* **Brief**
Please transcribe the entries below without omitting a single character.
[[ Data section, beginning ]]
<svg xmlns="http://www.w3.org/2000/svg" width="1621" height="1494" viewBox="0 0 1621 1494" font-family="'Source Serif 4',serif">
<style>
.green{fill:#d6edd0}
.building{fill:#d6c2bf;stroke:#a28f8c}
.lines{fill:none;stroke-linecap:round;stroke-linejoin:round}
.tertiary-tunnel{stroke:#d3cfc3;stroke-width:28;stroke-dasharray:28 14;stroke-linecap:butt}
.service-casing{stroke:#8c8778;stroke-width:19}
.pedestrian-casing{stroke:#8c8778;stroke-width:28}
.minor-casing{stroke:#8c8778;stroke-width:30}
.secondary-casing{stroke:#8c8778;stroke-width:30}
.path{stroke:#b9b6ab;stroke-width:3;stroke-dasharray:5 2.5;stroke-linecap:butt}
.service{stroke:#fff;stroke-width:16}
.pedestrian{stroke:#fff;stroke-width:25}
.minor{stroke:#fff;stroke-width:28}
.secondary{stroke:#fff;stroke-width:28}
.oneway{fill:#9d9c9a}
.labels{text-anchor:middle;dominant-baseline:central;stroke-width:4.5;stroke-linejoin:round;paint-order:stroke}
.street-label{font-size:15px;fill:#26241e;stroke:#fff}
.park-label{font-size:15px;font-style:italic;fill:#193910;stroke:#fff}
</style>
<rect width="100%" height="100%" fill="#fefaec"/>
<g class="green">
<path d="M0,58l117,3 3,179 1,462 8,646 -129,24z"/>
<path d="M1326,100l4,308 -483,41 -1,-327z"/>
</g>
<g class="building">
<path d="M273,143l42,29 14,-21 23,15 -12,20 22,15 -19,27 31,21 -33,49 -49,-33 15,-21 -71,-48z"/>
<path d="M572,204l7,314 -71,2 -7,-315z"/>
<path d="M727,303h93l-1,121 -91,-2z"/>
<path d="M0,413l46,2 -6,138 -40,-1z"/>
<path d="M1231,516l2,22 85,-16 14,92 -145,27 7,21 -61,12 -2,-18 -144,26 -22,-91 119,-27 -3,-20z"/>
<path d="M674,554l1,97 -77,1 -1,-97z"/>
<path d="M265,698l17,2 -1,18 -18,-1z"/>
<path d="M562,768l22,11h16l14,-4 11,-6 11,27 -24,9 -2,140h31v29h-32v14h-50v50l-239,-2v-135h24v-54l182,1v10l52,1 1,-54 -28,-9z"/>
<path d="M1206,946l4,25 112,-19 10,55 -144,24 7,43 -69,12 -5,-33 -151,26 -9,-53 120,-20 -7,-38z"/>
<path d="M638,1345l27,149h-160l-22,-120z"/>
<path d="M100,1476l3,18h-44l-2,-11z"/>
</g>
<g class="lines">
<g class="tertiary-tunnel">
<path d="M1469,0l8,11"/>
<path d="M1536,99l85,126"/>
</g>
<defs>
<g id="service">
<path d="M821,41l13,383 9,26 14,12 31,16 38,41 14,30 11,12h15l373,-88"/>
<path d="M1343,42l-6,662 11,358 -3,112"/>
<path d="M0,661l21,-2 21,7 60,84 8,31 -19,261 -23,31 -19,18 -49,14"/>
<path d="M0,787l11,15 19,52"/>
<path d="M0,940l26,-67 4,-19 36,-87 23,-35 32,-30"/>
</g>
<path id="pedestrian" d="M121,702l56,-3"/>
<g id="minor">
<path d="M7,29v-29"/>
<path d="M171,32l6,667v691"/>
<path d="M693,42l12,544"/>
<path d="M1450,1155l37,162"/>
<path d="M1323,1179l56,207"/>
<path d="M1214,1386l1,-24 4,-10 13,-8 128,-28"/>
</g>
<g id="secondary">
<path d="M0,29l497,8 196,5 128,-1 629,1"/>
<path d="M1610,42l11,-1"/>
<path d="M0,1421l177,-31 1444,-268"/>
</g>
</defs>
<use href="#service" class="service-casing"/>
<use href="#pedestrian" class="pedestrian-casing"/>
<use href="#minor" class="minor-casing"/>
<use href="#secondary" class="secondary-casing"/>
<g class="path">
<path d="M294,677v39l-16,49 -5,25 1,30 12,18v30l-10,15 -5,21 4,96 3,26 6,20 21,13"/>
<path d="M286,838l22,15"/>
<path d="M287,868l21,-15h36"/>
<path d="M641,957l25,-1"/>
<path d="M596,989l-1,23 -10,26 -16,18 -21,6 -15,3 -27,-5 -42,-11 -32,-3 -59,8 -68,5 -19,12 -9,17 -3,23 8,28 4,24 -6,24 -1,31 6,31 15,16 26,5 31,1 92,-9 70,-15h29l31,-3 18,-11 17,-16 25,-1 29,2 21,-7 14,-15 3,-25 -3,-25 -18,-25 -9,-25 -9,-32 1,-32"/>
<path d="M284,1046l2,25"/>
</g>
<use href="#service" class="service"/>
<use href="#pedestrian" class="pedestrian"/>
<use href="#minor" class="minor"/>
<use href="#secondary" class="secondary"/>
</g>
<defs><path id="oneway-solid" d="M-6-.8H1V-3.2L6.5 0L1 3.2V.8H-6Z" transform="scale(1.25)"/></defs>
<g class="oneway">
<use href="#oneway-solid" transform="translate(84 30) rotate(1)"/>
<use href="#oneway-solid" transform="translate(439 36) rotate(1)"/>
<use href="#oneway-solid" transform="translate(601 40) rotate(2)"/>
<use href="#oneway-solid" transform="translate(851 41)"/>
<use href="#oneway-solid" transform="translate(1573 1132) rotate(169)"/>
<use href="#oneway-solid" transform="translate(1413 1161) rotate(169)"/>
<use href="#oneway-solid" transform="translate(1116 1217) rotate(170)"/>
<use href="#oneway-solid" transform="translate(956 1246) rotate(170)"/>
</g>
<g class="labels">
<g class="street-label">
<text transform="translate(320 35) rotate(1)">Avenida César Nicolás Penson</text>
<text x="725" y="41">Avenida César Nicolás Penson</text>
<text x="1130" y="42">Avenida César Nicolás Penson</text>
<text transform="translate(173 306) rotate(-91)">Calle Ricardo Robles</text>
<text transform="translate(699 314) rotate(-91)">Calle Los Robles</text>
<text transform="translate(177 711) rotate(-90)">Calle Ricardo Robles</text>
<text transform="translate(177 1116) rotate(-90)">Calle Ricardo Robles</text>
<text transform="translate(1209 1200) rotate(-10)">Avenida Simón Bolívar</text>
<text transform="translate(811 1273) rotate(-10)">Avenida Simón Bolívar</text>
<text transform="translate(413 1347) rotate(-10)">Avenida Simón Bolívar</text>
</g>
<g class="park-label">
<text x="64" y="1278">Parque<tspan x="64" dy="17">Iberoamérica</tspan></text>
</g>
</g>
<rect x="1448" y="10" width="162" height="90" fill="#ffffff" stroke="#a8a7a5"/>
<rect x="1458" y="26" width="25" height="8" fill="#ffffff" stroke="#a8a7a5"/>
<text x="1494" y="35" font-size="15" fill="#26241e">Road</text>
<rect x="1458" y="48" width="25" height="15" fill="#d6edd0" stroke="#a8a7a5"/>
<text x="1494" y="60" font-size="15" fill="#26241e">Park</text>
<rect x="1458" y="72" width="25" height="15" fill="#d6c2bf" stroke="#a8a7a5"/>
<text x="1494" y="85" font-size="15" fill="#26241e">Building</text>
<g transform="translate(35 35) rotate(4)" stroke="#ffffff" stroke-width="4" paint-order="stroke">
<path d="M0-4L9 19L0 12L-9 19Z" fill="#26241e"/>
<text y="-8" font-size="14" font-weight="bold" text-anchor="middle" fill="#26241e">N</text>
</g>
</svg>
[[ Data section, end ]]
* **Result of this exercise**
<svg xmlns="http://www.w3.org/2000/svg" width="1621" height="1494" viewBox="0 0 1621 1494" font-family="'Source Serif 4',serif">
<style>
.green{fill:#d6edd0}
.building{fill:#d6c2bf;stroke:#a28f8c}
.lines{fill:none;stroke-linecap:round;stroke-linejoin:round}
.tertiary-tunnel{stroke:#d3cfc3;stroke-width:28;stroke-dasharray:28 14;stroke-linecap:butt}
.service-casing{stroke:#8c8778;stroke-width:19}
.pedestrian-casing{stroke:#8c8778;stroke-width:28}
.minor-casing{stroke:#8c8778;stroke-width:30}
.secondary-casing{stroke:#8c8778;stroke-width:30}
.path{stroke:#b9b6ab;stroke-width:3;stroke-dasharray:5 2.5;stroke-linecap:butt}
.service{stroke:#fff;stroke-width:16}
.pedestrian{stroke:#fff;stroke-width:25}
.minor{stroke:#fff;stroke-width:28}
.secondary{stroke:#fff;stroke-width:28}
.oneway{fill:#9d9c9a}
.labels{text-anchor:middle;dominant-baseline:central;stroke-width:4.5;stroke-linejoin:round;paint-order:stroke}
.street-label{font-size:15px;fill:#26241e;stroke:#fff}
.park-label{font-size:15px;font-style:italic;fill:#193910;stroke:#fff}
</style>
<rect width="100%" height="100%" fill="#fefaec"/>
<g class="green">
<path d="M0,58l117,3 3,179 1,462 8,646 -129,24z"/>
<path d="M1326,100l4,308 -483,41 -1,-327z"/>
</g>
<g class="building">
<path d="M273,143l42,29 14,-21 23,15 -12,20 22,15 -19,27 31,21 -33,49 -49,-33 15,-21 -71,-48z"/>
<path d="M572,204l7,314 -71,2 -7,-315z"/>
<path d="M727,303h93l-1,121 -91,-2z"/>
<path d="M0,413l46,2 -6,138 -40,-1z"/>
<path d="M1231,516l2,22 85,-16 14,92 -145,27 7,21 -61,12 -2,-18 -144,26 -22,-91 119,-27 -3,-20z"/>
<path d="M674,554l1,97 -77,1 -1,-97z"/>
<path d="M265,698l17,2 -1,18 -18,-1z"/>
<path d="M562,768l22,11h16l14,-4 11,-6 11,27 -24,9 -2,140h31v29h-32v14h-50v50l-239,-2v-135h24v-54l182,1v10l52,1 1,-54 -28,-9z"/>
<path d="M1206,946l4,25 112,-19 10,55 -144,24 7,43 -69,12 -5,-33 -151,26 -9,-53 120,-20 -7,-38z"/>
<path d="M638,1345l27,149h-160l-22,-120z"/>
<path d="M100,1476l3,18h-44l-2,-11z"/>
</g>
<g class="lines">
<g class="tertiary-tunnel">
<path d="M1469,0l8,11"/>
<path d="M1536,99l85,126"/>
</g>
<defs>
<g id="service">
<path d="M821,41l13,383 9,26 14,12 31,16 38,41 14,30 11,12h15l373,-88"/>
<path d="M1343,42l-6,662 11,358 -3,112"/>
<path d="M0,661l21,-2 21,7 60,84 8,31 -19,261 -23,31 -19,18 -49,14"/>
<path d="M0,787l11,15 19,52"/>
<path d="M0,940l26,-67 4,-19 36,-87 23,-35 32,-30"/>
</g>
<path id="pedestrian" d="M121,702l56,-3"/>
<g id="minor">
<path d="M7,29v-29"/>
<path d="M171,32l6,667v691"/>
<path d="M693,42l12,544"/>
<path d="M1450,1155l37,162"/>
<path d="M1323,1179l56,207"/>
<path d="M1214,1386l1,-24 4,-10 13,-8 128,-28"/>
</g>
<g id="secondary">
<path d="M0,29l497,8 196,5 128,-1 629,1"/>
<path d="M1610,42l11,-1"/>
<path d="M0,1421l177,-31 1444,-268"/>
</g>
</defs>
<use href="#service" class="service-casing"/>
<use href="#pedestrian" class="pedestrian-casing"/>
<use href="#minor" class="minor-casing"/>
<use href="#secondary" class="secondary-casing"/>
<g class="path">
<path d="M294,677v39l-16,49 -5,25 1,30 12,18v30l-10,15 -5,21 4,96 3,26 6,20 21,13"/>
<path d="M286,838l22,15"/>
<path d="M287,868l21,-15h36"/>
<path d="M641,957l25,-1"/>
<path d="M596,989l-1,23 -10,26 -16,18 -21,6 -15,3 -27,-5 -42,-11 -32,-3 -59,8 -68,5 -19,12 -9,17 -3,23 8,28 4,24 -6,24 -1,31 6,31 15,16 26,5 31,1 92,-9 70,-15h29l31,-3 18,-11 17,-16 25,-1 29,2 21,-7 14,-15 3,-25 -3,-25 -18,-25 -9,-25 -9,-32 1,-32"/>
<path d="M284,1046l2,25"/>
</g>
<use href="#service" class="service"/>
<use href="#pedestrian" class="pedestrian"/>
<use href="#minor" class="minor"/>
<use href="#secondary" class="secondary"/>
</g>
<defs><path id="oneway-solid" d="M-6-.8H1V-3.2L6.5 0L1 3.2V.8H-6Z" transform="scale(1.25)"/></defs>
<g class="oneway">
<use href="#oneway-solid" transform="translate(84 30) rotate(1)"/>
<use href="#oneway-solid" transform="translate(439 36) rotate(1)"/>
<use href="#oneway-solid" transform="translate(601 40) rotate(2)"/>
<use href="#oneway-solid" transform="translate(851 41)"/>
<use href="#oneway-solid" transform="translate(1573 1132) rotate(169)"/>
<use href="#oneway-solid" transform="translate(1413 1161) rotate(169)"/>
<use href="#oneway-solid" transform="translate(1116 1217) rotate(170)"/>
<use href="#oneway-solid" transform="translate(956 1246) rotate(170)"/>
</g>
<g class="labels">
<g class="street-label">
<text transform="translate(320 35) rotate(1)">Avenida César Nicolás Penson</text>
<text x="725" y="41">Avenida César Nicolás Penson</text>
<text x="1130" y="42">Avenida César Nicolás Penson</text>
<text transform="translate(173 306) rotate(-91)">Calle Ricardo Robles</text>
<text transform="translate(699 314) rotate(-91)">Calle Los Robles</text>
<text transform="translate(177 711) rotate(-90)">Calle Ricardo Robles</text>
<text transform="translate(177 1116) rotate(-90)">Calle Ricardo Robles</text>
<text transform="translate(1209 1200) rotate(-10)">Avenida Simón Bolívar</text>
<text transform="translate(811 1273) rotate(-10)">Avenida Simón Bolívar</text>
<text transform="translate(413 1347) rotate(-10)">Avenida Simón Bolívar</text>
</g>
<g class="park-label">
<text x="64" y="1278">Parque<tspan x="64" dy="17">Iberoamérica</tspan></text>
</g>
</g>
<rect x="1448" y="10" width="162" height="90" fill="#ffffff" stroke="#a8a7a5"/>
<rect x="1458" y="26" width="25" height="8" fill="#ffffff" stroke="#a8a7a5"/>
<text x="1494" y="35" font-size="15" fill="#26241e">Road</text>
<rect x="1458" y="48" width="25" height="15" fill="#d6edd0" stroke="#a8a7a5"/>
<text x="1494" y="60" font-size="15" fill="#26241e">Park</text>
<rect x="1458" y="72" width="25" height="15" fill="#d6c2bf" stroke="#a8a7a5"/>
<text x="1494" y="85" font-size="15" fill="#26241e">Building</text>
<g transform="translate(35 35) rotate(4)" stroke="#ffffff" stroke-width="4" paint-order="stroke">
<path d="M0-4L9 19L0 12L-9 19Z" fill="#26241e"/>
<text y="-8" font-size="14" font-weight="bold" text-anchor="middle" fill="#26241e">N</text>
</g>
</svg>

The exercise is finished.